**ABOUT THIS TASK**
Images are to be left out when the records below are printed word for word.

══ MATERIAL FOR THIS EXERCISE ══

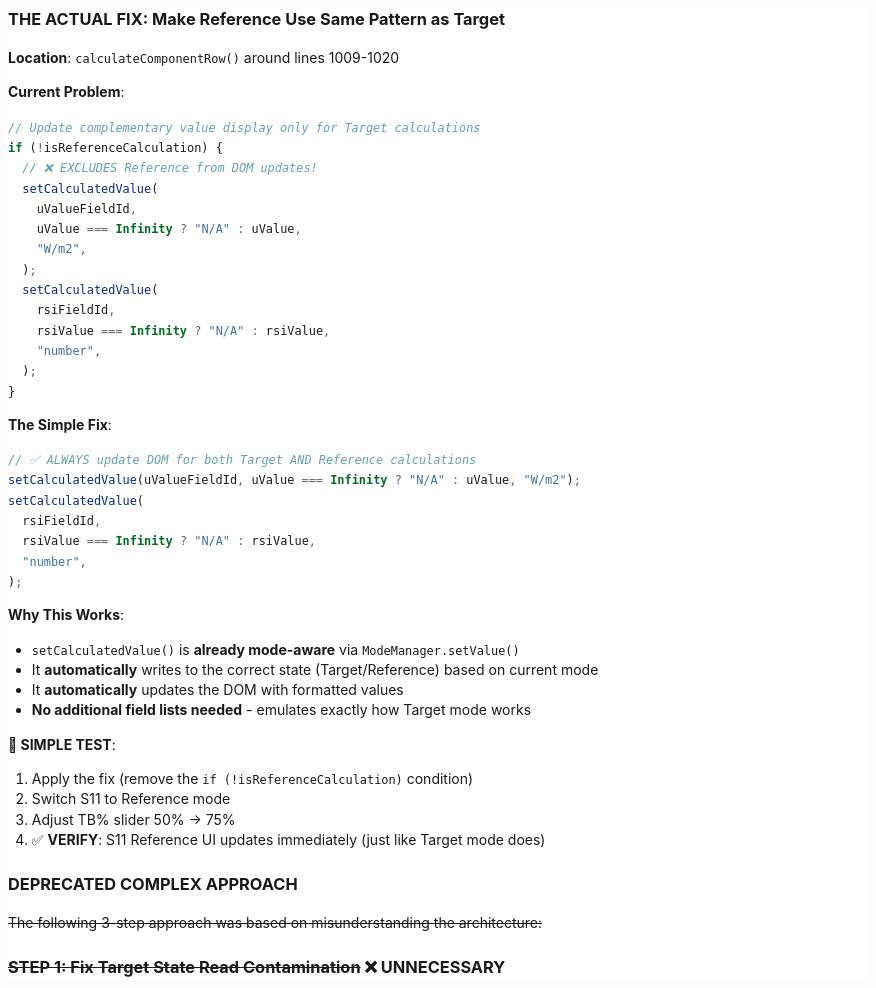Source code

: ### **THE ACTUAL FIX: Make Reference Use Same Pattern as Target**

**Location**: `calculateComponentRow()` around lines 1009-1020

**Current Problem**:

```javascript
// Update complementary value display only for Target calculations
if (!isReferenceCalculation) {
  // ❌ EXCLUDES Reference from DOM updates!
  setCalculatedValue(
    uValueFieldId,
    uValue === Infinity ? "N/A" : uValue,
    "W/m2",
  );
  setCalculatedValue(
    rsiFieldId,
    rsiValue === Infinity ? "N/A" : rsiValue,
    "number",
  );
}
```

**The Simple Fix**:

```javascript
// ✅ ALWAYS update DOM for both Target AND Reference calculations
setCalculatedValue(uValueFieldId, uValue === Infinity ? "N/A" : uValue, "W/m2");
setCalculatedValue(
  rsiFieldId,
  rsiValue === Infinity ? "N/A" : rsiValue,
  "number",
);
```

**Why This Works**:

- `setCalculatedValue()` is **already mode-aware** via `ModeManager.setValue()`
- It **automatically** writes to the correct state (Target/Reference) based on current mode
- It **automatically** updates the DOM with formatted values
- **No additional field lists needed** - emulates exactly how Target mode works

**🧪 SIMPLE TEST**:

1. Apply the fix (remove the `if (!isReferenceCalculation)` condition)
2. Switch S11 to Reference mode
3. Adjust TB% slider 50% → 75%
4. ✅ **VERIFY**: S11 Reference UI updates immediately (just like Target mode does)

### **DEPRECATED COMPLEX APPROACH**

~~The following 3-step approach was based on misunderstanding the architecture:~~

### ~~**STEP 1**: Fix Target State Read Contamination~~ **❌ UNNECESSARY**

═══

**RESULT FOR THIS TASK**
Source code

: ### **THE ACTUAL FIX: Make Reference Use Same Pattern as Target**

**Location**: `calculateComponentRow()` around lines 1009-1020

**Current Problem**:

```javascript
// Update complementary value display only for Target calculations
if (!isReferenceCalculation) {
  // ❌ EXCLUDES Reference from DOM updates!
  setCalculatedValue(
    uValueFieldId,
    uValue === Infinity ? "N/A" : uValue,
    "W/m2",
  );
  setCalculatedValue(
    rsiFieldId,
    rsiValue === Infinity ? "N/A" : rsiValue,
    "number",
  );
}
```

**The Simple Fix**:

```javascript
// ✅ ALWAYS update DOM for both Target AND Reference calculations
setCalculatedValue(uValueFieldId, uValue === Infinity ? "N/A" : uValue, "W/m2");
setCalculatedValue(
  rsiFieldId,
  rsiValue === Infinity ? "N/A" : rsiValue,
  "number",
);
```

**Why This Works**:

- `setCalculatedValue()` is **already mode-aware** via `ModeManager.setValue()`
- It **automatically** writes to the correct state (Target/Reference) based on current mode
- It **automatically** updates the DOM with formatted values
- **No additional field lists needed** - emulates exactly how Target mode works

**🧪 SIMPLE TEST**:

1. Apply the fix (remove the `if (!isReferenceCalculation)` condition)
2. Switch S11 to Reference mode
3. Adjust TB% slider 50% → 75%
4. ✅ **VERIFY**: S11 Reference UI updates immediately (just like Target mode does)

### **DEPRECATED COMPLEX APPROACH**

~~The following 3-step approach was based on misunderstanding the architecture:~~

### ~~**STEP 1**: Fix Target State Read Contamination~~ **❌ UNNECESSARY**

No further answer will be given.